- **What needs to be done**: Pick out every line of the data below that contains the string "Segment", matching case exactly, and copy each such line.

- **Extracted entries**:
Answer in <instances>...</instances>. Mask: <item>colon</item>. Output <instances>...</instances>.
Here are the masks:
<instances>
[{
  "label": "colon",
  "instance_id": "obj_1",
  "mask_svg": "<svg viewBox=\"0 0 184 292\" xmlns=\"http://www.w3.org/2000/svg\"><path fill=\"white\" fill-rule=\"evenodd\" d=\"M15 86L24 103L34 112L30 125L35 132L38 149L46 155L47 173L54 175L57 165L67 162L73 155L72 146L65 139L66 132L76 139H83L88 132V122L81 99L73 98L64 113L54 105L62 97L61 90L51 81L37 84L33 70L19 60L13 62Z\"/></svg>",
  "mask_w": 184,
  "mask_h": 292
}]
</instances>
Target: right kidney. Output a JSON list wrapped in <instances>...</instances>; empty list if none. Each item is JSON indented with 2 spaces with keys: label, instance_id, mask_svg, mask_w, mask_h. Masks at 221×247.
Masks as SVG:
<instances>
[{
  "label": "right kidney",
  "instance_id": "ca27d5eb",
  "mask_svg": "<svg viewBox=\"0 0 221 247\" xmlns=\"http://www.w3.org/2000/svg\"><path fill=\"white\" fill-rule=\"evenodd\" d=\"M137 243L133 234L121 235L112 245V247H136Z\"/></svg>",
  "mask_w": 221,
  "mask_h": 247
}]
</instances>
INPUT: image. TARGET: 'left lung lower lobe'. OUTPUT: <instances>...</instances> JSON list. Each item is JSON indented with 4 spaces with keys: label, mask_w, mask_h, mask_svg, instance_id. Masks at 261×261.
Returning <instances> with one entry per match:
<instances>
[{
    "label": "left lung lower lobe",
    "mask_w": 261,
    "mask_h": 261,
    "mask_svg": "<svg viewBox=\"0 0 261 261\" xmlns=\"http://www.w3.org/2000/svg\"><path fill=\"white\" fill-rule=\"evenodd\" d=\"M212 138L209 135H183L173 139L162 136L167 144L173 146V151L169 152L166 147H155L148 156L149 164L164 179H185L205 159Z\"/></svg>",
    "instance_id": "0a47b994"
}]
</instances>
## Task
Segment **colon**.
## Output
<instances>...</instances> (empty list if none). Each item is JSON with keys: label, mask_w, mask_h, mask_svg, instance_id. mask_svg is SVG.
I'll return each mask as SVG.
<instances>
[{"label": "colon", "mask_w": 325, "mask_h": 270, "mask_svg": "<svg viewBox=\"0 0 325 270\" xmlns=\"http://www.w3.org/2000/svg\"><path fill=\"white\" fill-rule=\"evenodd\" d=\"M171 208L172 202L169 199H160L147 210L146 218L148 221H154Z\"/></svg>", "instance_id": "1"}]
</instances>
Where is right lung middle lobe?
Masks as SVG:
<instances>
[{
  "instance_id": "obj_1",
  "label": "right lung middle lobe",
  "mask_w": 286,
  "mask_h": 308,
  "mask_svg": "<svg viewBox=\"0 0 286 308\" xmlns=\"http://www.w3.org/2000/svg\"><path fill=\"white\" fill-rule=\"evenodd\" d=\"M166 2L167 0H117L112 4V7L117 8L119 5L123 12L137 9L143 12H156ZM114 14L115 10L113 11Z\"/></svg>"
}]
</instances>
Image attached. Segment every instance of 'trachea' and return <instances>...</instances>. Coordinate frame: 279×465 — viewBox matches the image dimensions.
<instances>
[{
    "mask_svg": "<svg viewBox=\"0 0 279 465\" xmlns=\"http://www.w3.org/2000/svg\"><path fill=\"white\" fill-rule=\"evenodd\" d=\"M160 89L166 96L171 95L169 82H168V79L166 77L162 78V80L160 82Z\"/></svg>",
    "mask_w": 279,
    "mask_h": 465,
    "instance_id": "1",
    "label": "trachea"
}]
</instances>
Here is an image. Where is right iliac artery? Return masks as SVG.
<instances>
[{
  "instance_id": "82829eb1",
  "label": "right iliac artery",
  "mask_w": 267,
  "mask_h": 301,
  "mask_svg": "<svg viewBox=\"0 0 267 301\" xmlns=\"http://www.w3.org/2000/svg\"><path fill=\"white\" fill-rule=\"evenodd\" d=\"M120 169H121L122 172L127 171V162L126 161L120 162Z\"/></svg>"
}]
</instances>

- **Solution**:
Segment **colon**.
Image attached. Segment every instance of 'trachea' and return <instances>...</instances>. Coordinate frame: 279×465 — viewBox matches the image dimensions.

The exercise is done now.